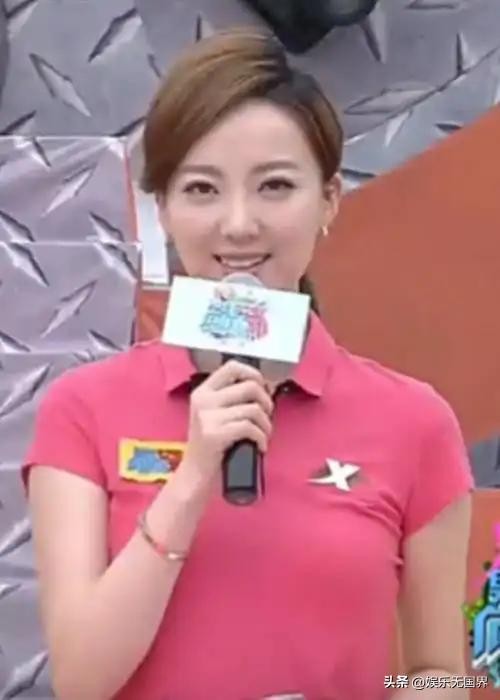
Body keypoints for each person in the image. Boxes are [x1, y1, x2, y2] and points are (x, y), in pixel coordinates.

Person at [22, 28, 474, 700]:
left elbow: (436, 670)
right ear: (163, 209)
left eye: (275, 187)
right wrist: (192, 478)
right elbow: (82, 681)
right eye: (202, 189)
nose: (238, 225)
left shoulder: (415, 422)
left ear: (328, 200)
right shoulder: (83, 409)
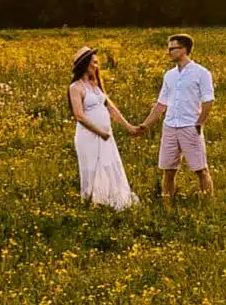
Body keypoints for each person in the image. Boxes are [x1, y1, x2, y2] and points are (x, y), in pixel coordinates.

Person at [137, 33, 214, 202]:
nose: (169, 52)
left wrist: (199, 123)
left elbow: (208, 101)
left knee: (200, 169)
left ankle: (208, 206)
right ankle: (167, 207)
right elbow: (160, 105)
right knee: (168, 170)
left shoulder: (201, 73)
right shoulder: (169, 75)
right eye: (169, 48)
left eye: (173, 48)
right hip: (170, 126)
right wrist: (145, 125)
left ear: (184, 49)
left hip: (190, 126)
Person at [68, 46, 140, 211]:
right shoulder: (76, 88)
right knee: (92, 166)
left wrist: (129, 127)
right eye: (94, 62)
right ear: (85, 64)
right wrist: (100, 132)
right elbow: (79, 115)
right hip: (90, 136)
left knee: (109, 164)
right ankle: (93, 202)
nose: (96, 65)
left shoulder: (95, 85)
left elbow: (111, 108)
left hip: (106, 135)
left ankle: (110, 199)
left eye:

__Problem to solve__
Reproduce the material above exactly but drop all images.

__Answer for this exercise__
Body keypoints for each person in the image. Boxes are [x1, y1, x2, y2] and points are (x, y), in pixel coordinates.

Person at [22, 28, 474, 700]:
left elbow: (436, 670)
right ear: (163, 209)
left eye: (275, 187)
right wrist: (192, 478)
right elbow: (82, 681)
right eye: (202, 189)
nose: (238, 225)
left shoulder: (415, 422)
left ear: (328, 200)
right shoulder: (83, 409)
Body keypoints for each person in the image. Boxes are [x1, y1, x2, y2] and points are (x, y), in pixel coordinates.

Person at [137, 33, 214, 202]:
nose: (169, 52)
left wrist: (199, 123)
left elbow: (208, 101)
left knee: (200, 169)
left ankle: (208, 206)
right ankle: (167, 207)
right elbow: (160, 105)
right knee: (168, 170)
left shoulder: (201, 73)
right shoulder: (169, 75)
right eye: (169, 48)
left eye: (173, 48)
right hip: (170, 126)
right wrist: (145, 125)
left ear: (184, 49)
left hip: (190, 126)
Person at [68, 46, 140, 211]:
right shoulder: (76, 88)
right knee: (92, 166)
left wrist: (129, 127)
right eye: (94, 62)
right ear: (85, 64)
right wrist: (100, 132)
right elbow: (79, 115)
right hip: (90, 136)
left knee: (109, 164)
right ankle: (93, 202)
nose: (96, 65)
left shoulder: (95, 85)
left elbow: (111, 108)
left hip: (106, 135)
left ankle: (110, 199)
left eye:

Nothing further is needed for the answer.